Transcribed page text
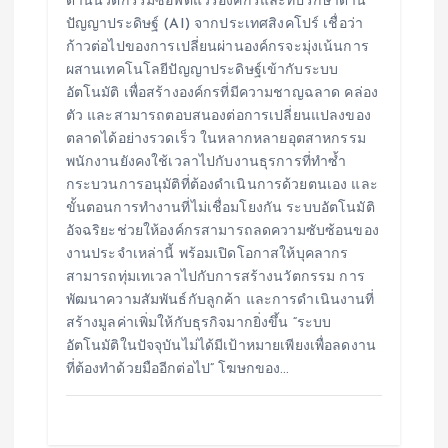
ด้านนวัตกรรมซอฟต์แวร์องค์กรและที่ปรึกษาด้าน
ปัญญาประดิษฐ์ (AI) จากประเทศสิงคโปร์ เชื่อว่า
ก้าวต่อไปของการเปลี่ยนผ่านองค์กรจะมุ่งเน้นการ
ผสานเทคโนโลยีปัญญาประดิษฐ์เข้ากับระบบ
อัตโนมัติ เพื่อสร้างองค์กรที่มีความชาญฉลาด คล่อง
ตัว และสามารถตอบสนองต่อการเปลี่ยนแปลงของ
ตลาดได้อย่างรวดเร็ว ในหลากหลายอุตสาหกรรม
พนักงานยังคงใช้เวลาไปกับงานธุรการที่ทำซ้ำ
กระบวนการอนุมัติที่ต้องดำเนินการด้วยตนเอง และ
ขั้นตอนการทำงานที่ไม่เชื่อมโยงกัน ระบบอัตโนมัติ
อัจฉริยะช่วยให้องค์กรสามารถลดความซับซ้อนของ
งานประจำเหล่านี้ พร้อมเปิดโอกาสให้บุคลากร
สามารถทุ่มเทเวลาไปกับการสร้างนวัตกรรม การ
พัฒนาความสัมพันธ์กับลูกค้า และการดำเนินงานที่
สร้างมูลค่าเพิ่มให้กับธุรกิจมากยิ่งขึ้น “ระบบ
อัตโนมัติในปัจจุบันไม่ได้มีเป้าหมายเพียงเพื่อลดงาน
ที่ต้องทำด้วยมืออีกต่อไป” โฆษกของ…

How to complete this task: Quote the lines from the start of the rows through the line that contains "ขั้นตอนการทำงา", including that line. Leave the pictures out of your answer.

Answer area:
ด้านนวัตกรรมซอฟต์แวร์องค์กรและที่ปรึกษาด้าน
ปัญญาประดิษฐ์ (AI) จากประเทศสิงคโปร์ เชื่อว่า
ก้าวต่อไปของการเปลี่ยนผ่านองค์กรจะมุ่งเน้นการ
ผสานเทคโนโลยีปัญญาประดิษฐ์เข้ากับระบบ
อัตโนมัติ เพื่อสร้างองค์กรที่มีความชาญฉลาด คล่อง
ตัว และสามารถตอบสนองต่อการเปลี่ยนแปลงของ
ตลาดได้อย่างรวดเร็ว ในหลากหลายอุตสาหกรรม
พนักงานยังคงใช้เวลาไปกับงานธุรการที่ทำซ้ำ
กระบวนการอนุมัติที่ต้องดำเนินการด้วยตนเอง และ
ขั้นตอนการทำงานที่ไม่เชื่อมโยงกัน ระบบอัตโนมัติ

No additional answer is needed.